At the top of the U.S. military chain of command is the President, a civilian whose role as commander in chief is constitutionally fixed and whose right to be publicly respected by the armed forces is mandated in military law. The Air Force is now investigating reports that one of its own, Maj. Gen. Harold N. Campbell, violated that law when he referred to President Clinton as "draft-dodging," "pot-smoking," "womanizing" and "gay-loving." Those alleged characterizations, in a public speech last month, would constitute impermissible "contemptuous" behavior toward the commander in chief and could cost Campbell dearly.

The White House is saying little and, it indicates, doing nothing about the incident, and that is exactly the course it should follow. At this point, certainly, Bill Clinton's well-known uneasy relations with the military need no further gloss. As time goes on those relations will probably become less strained, but it's to be doubted that they will ever be truly easy. The discomfort that exists between the military and Clinton grows out of history, but it's also fueled by several more recent developments that, for the military at least, add to existing tensions.

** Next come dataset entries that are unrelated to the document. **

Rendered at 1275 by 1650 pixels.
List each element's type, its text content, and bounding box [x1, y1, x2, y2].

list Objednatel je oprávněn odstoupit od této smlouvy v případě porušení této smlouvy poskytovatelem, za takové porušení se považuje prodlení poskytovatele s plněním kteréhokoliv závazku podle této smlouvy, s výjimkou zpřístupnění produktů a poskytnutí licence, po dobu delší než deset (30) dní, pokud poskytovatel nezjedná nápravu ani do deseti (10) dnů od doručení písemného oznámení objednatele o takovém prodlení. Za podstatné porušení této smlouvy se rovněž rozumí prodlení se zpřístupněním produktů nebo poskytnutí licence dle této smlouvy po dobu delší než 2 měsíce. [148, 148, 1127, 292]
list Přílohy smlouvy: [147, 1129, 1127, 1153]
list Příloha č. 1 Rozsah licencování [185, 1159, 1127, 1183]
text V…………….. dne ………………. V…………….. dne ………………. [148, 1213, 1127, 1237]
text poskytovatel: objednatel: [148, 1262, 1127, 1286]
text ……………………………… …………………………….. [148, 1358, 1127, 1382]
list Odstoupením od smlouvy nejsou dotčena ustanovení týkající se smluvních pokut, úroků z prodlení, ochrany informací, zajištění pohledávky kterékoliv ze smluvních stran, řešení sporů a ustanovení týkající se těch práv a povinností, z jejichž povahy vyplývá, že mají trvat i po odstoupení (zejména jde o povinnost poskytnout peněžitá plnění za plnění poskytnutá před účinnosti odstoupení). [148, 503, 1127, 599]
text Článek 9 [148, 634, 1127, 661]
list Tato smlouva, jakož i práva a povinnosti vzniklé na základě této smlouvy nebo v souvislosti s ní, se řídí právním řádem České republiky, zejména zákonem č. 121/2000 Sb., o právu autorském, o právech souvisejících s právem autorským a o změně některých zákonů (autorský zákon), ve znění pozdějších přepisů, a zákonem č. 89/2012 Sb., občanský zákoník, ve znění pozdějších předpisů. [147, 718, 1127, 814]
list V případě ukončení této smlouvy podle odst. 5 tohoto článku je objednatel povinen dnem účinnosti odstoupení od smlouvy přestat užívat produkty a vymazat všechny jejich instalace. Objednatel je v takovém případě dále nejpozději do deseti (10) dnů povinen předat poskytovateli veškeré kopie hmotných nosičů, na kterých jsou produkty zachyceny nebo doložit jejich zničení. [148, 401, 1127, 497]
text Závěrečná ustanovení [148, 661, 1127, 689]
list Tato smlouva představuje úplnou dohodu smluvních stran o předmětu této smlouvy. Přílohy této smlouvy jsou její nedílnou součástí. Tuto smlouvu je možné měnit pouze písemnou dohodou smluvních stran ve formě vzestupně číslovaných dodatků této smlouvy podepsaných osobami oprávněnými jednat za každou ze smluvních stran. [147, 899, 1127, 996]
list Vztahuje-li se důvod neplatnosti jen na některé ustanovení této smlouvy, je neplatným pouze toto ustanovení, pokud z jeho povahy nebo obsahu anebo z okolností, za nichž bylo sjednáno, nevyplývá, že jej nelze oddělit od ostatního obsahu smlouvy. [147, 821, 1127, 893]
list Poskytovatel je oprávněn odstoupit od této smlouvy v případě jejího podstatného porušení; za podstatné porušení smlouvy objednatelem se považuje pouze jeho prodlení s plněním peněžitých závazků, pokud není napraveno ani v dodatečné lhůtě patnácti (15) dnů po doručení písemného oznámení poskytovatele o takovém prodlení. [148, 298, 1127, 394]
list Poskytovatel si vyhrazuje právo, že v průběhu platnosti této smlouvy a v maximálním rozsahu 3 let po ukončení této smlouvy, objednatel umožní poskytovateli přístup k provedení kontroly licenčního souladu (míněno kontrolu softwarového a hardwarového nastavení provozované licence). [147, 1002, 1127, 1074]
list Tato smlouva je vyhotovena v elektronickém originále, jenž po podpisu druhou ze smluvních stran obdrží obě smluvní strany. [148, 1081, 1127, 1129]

Clinton is the first President since 1945 not to have gained direct experience of military culture through military service. That in itself ought to be no cause for resentment, but for many in the military the way in which Clinton stayed out of uniform is. Not only did he labor mightily to avoid being drafted, he also vigorously opposed the war in which most of today's senior officers fought.

Gen. Colin L. Powell, the chairman of the Joint Chiefs of Staff, has spoken eloquently--"as the senior Vietnam veteran on active duty"--about the need to give Clinton the respect his office demands. Many, perhaps most, officers would agree. But agreeing on the need to respect their supreme commander does not mean they will be happy under his command.

Clinton's necessary effort to end the military's archaic prejudice against homosexuals in uniform certainly has upset traditionalists in the armed forces. Defense cutbacks, which are eliminating thousands of officers' jobs, inevitably add to the atmospheric tensions. In time the military will adjust to these changes, as it has adjusted to others before. Meanwhile, griping on a mass scale, among officers and enlisted personnel alike, of course will accompany this flux. But private griping is one thing, a nasty public demeaning of the commander in chief's character is something else.

The military lives--indeed, lives or dies--by strict adherence to rules. It is senior commanders like Gen. Campbell who above all others have an obligation to honor those rules.